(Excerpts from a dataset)

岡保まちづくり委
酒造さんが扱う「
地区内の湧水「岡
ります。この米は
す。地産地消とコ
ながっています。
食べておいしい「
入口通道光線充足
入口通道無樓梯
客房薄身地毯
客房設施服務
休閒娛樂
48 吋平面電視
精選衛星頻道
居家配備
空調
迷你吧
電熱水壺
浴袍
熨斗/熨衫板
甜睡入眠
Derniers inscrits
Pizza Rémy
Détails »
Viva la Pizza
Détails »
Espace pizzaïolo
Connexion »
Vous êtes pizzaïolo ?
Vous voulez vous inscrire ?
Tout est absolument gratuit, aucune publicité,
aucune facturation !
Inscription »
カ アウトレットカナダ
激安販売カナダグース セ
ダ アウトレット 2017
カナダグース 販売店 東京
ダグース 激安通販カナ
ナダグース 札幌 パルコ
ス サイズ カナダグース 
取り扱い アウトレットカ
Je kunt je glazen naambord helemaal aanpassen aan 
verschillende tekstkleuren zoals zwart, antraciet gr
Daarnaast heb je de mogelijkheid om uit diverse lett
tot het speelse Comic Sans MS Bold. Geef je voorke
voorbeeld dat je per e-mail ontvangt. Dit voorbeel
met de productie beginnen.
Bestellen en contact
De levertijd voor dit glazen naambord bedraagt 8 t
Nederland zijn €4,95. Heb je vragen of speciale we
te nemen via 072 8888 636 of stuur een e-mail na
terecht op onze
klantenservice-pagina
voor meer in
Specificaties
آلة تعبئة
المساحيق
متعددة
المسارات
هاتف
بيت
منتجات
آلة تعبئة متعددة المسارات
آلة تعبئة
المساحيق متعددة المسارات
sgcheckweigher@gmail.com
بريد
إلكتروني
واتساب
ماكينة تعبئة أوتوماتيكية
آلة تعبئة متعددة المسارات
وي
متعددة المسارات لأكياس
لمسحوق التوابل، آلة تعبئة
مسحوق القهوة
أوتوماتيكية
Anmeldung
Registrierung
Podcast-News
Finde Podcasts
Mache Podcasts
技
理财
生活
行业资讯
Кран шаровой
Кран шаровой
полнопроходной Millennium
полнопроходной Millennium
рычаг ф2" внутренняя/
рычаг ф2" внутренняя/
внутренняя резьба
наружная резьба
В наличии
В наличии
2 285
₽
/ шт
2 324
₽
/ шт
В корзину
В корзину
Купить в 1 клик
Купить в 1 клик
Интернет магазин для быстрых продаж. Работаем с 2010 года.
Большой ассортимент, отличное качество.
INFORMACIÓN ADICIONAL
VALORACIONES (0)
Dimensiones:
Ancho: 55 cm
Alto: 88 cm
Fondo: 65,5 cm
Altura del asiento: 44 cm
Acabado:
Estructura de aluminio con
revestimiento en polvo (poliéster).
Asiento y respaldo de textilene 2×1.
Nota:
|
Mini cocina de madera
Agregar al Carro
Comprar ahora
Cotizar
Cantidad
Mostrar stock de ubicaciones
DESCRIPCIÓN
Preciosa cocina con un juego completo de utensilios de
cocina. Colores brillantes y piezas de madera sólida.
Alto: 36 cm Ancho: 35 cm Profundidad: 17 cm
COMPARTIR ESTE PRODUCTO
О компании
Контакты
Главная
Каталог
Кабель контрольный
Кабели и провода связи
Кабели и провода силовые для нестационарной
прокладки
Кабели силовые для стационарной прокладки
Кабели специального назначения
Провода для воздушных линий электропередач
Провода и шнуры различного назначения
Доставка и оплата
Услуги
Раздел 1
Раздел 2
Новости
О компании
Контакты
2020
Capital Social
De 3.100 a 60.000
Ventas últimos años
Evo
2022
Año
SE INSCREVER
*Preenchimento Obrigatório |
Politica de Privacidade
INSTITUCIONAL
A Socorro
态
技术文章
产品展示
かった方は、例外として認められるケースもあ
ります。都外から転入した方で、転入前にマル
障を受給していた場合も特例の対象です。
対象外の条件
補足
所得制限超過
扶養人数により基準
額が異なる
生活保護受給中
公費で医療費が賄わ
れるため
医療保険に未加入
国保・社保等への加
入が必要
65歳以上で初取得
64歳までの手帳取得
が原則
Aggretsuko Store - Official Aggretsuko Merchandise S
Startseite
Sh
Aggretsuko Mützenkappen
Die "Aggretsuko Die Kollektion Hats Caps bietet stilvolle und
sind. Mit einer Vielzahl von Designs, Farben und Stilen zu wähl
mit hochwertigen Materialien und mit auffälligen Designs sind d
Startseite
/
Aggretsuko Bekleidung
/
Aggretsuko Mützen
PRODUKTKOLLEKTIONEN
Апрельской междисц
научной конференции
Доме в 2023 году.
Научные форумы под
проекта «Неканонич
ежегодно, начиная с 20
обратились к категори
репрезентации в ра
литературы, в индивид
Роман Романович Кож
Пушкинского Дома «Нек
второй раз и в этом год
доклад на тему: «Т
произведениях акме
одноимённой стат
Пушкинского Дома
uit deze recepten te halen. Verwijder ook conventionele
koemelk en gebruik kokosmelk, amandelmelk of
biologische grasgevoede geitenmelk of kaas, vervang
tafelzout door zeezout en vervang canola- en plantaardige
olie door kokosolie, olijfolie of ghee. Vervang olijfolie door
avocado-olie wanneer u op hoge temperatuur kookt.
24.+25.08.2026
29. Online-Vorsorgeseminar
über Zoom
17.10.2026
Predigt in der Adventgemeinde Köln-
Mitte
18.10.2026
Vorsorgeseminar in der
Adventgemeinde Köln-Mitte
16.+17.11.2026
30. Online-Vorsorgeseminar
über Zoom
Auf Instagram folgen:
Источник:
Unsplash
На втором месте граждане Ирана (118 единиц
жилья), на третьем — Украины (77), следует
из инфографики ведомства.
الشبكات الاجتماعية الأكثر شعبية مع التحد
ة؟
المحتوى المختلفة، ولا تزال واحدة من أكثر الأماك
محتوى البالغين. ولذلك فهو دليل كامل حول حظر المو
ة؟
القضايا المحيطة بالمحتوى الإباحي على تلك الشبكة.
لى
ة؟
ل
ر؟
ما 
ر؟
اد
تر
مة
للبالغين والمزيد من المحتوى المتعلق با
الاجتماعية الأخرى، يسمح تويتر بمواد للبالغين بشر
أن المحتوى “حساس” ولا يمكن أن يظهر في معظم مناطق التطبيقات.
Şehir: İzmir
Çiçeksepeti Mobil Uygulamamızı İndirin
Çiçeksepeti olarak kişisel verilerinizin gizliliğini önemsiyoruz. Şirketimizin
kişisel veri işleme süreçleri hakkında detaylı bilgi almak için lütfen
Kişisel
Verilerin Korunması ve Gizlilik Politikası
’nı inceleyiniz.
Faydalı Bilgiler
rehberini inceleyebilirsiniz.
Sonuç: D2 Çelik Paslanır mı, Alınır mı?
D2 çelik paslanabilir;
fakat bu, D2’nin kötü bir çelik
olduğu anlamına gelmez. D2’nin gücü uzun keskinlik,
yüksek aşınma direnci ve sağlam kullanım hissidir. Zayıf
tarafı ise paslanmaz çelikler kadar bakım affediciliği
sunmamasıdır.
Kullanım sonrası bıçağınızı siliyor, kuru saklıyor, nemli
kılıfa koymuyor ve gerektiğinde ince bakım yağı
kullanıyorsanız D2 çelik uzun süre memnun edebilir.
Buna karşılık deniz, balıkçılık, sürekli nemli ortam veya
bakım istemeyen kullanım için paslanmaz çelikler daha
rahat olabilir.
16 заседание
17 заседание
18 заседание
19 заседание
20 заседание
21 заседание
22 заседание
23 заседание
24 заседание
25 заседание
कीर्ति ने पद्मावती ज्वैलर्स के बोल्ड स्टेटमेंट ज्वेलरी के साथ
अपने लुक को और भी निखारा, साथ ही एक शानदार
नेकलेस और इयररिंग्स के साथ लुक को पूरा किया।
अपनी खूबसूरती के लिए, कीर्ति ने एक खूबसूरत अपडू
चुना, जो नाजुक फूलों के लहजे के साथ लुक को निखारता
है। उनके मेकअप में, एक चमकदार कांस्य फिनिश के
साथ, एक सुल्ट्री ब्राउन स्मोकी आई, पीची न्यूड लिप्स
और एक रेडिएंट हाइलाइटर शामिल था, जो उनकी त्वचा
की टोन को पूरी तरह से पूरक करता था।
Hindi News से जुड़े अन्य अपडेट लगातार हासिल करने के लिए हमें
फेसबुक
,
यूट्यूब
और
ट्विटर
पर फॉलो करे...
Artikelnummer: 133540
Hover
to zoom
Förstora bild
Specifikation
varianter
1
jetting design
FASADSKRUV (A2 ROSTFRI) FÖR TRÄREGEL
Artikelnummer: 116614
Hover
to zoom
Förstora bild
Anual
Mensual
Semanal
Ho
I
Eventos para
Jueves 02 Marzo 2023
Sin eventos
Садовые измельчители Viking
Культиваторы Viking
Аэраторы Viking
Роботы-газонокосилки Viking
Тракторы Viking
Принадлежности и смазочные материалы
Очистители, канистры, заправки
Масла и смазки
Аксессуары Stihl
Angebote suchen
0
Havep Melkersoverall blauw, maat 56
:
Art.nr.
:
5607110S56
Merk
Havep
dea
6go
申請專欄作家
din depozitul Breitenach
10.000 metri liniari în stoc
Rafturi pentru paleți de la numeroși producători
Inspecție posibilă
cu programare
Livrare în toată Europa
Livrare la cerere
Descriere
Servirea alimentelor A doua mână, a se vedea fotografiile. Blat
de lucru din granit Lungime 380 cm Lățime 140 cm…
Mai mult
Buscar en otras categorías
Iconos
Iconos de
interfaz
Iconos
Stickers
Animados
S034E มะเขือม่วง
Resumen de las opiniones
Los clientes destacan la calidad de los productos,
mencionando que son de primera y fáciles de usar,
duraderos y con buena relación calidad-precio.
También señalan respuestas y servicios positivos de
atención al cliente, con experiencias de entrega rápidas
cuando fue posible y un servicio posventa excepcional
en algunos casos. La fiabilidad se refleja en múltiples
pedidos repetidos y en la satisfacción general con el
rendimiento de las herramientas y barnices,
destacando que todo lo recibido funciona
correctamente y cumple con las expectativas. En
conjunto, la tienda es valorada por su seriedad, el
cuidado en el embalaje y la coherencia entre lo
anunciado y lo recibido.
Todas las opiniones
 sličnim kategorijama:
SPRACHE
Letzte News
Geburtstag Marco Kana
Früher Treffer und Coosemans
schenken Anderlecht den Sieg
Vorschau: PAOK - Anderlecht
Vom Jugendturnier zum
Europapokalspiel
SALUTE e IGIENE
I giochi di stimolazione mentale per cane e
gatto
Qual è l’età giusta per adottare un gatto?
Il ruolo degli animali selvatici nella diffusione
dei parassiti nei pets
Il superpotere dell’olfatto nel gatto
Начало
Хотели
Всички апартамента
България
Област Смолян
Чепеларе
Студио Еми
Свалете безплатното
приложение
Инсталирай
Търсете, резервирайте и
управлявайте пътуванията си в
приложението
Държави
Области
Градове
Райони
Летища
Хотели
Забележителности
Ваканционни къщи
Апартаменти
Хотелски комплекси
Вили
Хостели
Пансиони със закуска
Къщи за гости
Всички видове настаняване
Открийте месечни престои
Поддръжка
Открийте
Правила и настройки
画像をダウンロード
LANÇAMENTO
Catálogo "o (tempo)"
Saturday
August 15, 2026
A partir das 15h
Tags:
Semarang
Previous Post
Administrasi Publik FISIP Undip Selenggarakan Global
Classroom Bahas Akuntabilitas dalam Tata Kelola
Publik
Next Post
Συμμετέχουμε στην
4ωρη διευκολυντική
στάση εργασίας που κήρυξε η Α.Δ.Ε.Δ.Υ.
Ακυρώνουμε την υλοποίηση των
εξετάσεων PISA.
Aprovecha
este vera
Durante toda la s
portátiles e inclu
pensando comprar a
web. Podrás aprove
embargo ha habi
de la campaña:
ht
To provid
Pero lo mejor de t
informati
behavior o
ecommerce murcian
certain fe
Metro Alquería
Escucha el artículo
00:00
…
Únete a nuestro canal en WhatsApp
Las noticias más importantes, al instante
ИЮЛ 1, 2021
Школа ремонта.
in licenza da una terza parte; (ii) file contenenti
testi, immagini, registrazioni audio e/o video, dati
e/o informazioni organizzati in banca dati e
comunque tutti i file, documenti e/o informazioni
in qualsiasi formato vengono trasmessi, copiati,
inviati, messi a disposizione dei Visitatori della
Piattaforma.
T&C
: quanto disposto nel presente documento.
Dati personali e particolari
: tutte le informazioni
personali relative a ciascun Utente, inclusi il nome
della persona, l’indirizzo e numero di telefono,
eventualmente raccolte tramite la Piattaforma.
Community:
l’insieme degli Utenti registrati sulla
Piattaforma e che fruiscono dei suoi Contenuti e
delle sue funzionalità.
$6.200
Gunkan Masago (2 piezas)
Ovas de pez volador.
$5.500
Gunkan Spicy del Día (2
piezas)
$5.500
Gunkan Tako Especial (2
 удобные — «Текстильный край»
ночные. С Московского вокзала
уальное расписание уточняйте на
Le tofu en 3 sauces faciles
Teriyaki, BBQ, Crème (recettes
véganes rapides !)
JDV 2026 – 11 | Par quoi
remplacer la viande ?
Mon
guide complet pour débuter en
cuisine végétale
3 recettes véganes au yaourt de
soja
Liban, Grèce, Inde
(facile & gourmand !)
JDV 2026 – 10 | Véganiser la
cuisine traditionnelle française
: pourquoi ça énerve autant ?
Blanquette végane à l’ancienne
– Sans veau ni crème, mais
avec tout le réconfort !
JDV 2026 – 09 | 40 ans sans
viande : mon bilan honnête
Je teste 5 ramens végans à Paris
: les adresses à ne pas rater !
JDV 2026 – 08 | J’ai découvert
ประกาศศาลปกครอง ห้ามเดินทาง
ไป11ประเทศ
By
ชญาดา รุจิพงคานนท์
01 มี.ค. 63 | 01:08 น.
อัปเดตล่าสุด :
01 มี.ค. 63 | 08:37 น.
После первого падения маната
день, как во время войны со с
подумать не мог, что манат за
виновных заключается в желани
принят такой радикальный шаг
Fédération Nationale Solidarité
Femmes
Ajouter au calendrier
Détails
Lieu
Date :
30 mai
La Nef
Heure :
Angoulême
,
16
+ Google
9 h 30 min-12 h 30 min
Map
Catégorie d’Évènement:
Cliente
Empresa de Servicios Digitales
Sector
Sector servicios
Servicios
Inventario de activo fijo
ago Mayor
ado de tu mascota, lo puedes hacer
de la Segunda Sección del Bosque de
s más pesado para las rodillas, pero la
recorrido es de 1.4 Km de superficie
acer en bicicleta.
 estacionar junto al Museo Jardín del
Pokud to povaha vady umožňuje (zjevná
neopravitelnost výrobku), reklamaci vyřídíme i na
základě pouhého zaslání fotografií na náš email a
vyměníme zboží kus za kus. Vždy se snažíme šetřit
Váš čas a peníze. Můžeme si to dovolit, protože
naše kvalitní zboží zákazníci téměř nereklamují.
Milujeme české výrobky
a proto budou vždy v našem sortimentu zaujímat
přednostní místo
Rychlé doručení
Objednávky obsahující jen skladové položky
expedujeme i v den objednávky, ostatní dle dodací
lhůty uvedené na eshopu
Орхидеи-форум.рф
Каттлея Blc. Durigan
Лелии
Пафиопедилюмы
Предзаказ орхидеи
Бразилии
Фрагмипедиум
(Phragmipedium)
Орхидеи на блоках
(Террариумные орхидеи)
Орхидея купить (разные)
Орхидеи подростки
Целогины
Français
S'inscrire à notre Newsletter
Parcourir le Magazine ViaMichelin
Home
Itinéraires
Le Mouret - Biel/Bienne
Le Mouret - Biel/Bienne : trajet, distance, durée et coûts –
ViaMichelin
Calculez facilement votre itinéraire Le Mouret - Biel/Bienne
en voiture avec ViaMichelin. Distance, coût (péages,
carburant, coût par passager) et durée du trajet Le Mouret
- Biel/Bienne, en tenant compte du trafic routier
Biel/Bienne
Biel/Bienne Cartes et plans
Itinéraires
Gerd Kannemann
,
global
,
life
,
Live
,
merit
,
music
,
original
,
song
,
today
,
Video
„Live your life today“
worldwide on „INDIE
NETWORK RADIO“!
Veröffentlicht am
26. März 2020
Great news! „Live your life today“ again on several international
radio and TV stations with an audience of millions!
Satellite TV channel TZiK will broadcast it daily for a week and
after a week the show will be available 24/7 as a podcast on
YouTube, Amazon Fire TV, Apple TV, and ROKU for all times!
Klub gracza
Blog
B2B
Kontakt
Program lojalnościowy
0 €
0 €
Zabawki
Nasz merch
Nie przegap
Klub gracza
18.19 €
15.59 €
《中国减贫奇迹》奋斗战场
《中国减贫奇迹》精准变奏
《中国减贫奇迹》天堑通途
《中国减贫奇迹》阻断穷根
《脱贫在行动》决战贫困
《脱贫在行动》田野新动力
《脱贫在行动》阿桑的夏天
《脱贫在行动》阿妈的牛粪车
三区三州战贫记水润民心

| Exercise prompt |
Select each line in the records that contains the string "trajet", treating uppercase and lowercase letters as distinct.

| Final answer |
Le Mouret - Biel/Bienne : trajet, distance, durée et coûts –
carburant, coût par passager) et durée du trajet Le Mouret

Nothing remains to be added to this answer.